Funding for seven public pre-K classes were cut to help cover the state’s approximately $2.3 billion budget shortfall due to COVID-19.
Program leaders asked the governor to restore the money. However, as schools approach a reopening date, teachers and parents still have no answer on whether Gov. David Ige will grant the request.
“I don’t know what I’m going to do,” said Maui parent Jessica Oyanagi. She planned to enroll her daughter in one of the preschool classes at Kula Elementary, but then she learned they lost their funding.
“It was really heartbreaking. She was really looking forward to going to school with her older sibling,” she said.
“And for us, of course, there's a pandemic. Oh, my gosh, our finances are in worse shape than they were beforehand.”
Oyanagi was a photographer but closed her business during the pandemic. Over the past couple of months, she worked on a real estate license and wanted to return to a job. But she can’t without child care for her four-year-old.
“I don't have a backup plan,” she said.
“If it doesn't work out, then I'll roll the punches and stay home with her or hopefully figure something out, but I just don't know if we can afford it.”
The public preschool program planned to serve about 1,080 students this year. However, the loss of the classrooms will leave 140 families without a place to send their children in the fall.
The Executive Office of Early Learning, which operates the preschool program, is asking that the money be restored.
EOEL Director Lauren Moriguchi said parents like Oyanagi can qualify to enroll their children if they cannot afford regular child care and have a financial need.
“We prioritize children from at-risk and underserved families who otherwise may not have an opportunity to access a high-quality, early learning program,” she said. “We prioritize families who have some of the highest need.”
“We prioritize families who have some of the highest need.”
A study by the National Institute for Early Education Research showed that the shutdown of preschools due to the COVID-19 pandemic likely worsened educational inequalities. The study showed that children with parents with lower education levels already had less preschool participation than their higher educated counterparts. Those trends stuck when it came to remote learning as well. NIEER noted that home learning environments are, “more unequal than preschools, and public preschool programs provide their greatest benefits to the most disadvantaged children.”
The budget cuts will impact the jobs of seven educational assistants who work in the classrooms with the preschool teachers.
The aides allow one adult to help the young students with tasks like toilet breaks while the other monitors the rest of the class. It’s a requirement of the public preschool program to have two adults in the classroom.
Deneva Broughton-Neiswanger is just one of the teachers at Honokaa Elementary on Hawaii Island who will be affected by the budget cuts.

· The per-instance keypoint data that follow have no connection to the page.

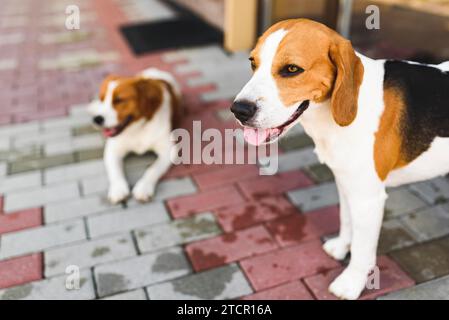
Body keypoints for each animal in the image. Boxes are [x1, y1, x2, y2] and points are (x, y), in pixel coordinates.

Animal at [88, 69, 181, 204]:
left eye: (119, 100)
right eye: (102, 99)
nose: (96, 119)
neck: (137, 128)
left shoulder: (169, 151)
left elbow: (152, 169)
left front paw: (143, 188)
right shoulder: (113, 150)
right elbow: (115, 171)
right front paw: (118, 189)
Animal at [231, 19, 448, 300]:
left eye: (292, 69)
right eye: (252, 63)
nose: (239, 110)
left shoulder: (368, 199)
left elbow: (363, 250)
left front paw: (351, 283)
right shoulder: (345, 182)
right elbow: (347, 221)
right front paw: (342, 247)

“I'll be really devastated both for myself and for my community,” she said.
“Quality preschool programs are extremely important for both the students and the health of the community. . . .The kids are able to learn how to learn, they work a lot with social emotional [development]. We don't have a box curriculum. So I'm able to tailor every learning activity to reach the needs of each student in my classroom.”
If the preschool class funding isn’t restored she will be teaching a higher grade-level, but that hasn’t yet been decided.

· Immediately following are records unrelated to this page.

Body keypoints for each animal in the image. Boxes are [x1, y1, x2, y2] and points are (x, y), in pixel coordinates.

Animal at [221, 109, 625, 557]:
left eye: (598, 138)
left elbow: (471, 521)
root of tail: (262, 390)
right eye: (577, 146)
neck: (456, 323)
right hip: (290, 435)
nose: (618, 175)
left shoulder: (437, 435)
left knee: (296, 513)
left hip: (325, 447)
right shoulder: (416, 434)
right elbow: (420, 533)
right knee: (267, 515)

The state Legislature passed a bill earlier this month establishing universal child care for all 3- to 4-year-olds by the year 2030.
The measure is awaiting approval by the governor.
The child advocacy non-profit, Hawaii Children’s Action Network’s Director of Public Policy and Research Kathleen Algire thought the loss of the classes would be detrimental to children, families and educators.
“Especially after this session where there was such a focus on access to early learning . . . that we’re cutting seven preschool classes. I think it’s a huge disservice,” Algire said.
This comes on the heels of Hi-CAN's recent findings where about 60% of 700 Hawaii parents surveyed said their employer would not offer flexible hours to meet their children’s school and child care schedule.
Moriguchi explained that this issue returns to EOEL’s persistent workforce challenges that the office has been trying to address over the years. Because the seven educational assistant positions were not permanent hires, they were viewed as vacant. That’s why the state legislature decided to cut the positions to cover the anticipated budget shortfall.
However, the legislature decided to restore the positions, but did not restore the $250,000 to support the seven positions.
“We can only wait for [the Office of] Budget and Finance as well as the governor to release the funding for the positions,” Moriguchi said.
“We cannot sustain the classrooms without funding and whatever funds we have left are needed to address COVID-19 including health and safety needs.”
The governor’s office said in a statement that while Ige values preschool education, the funding for the classes is still being evaluated -- and the state’s budget restraints are a consideration.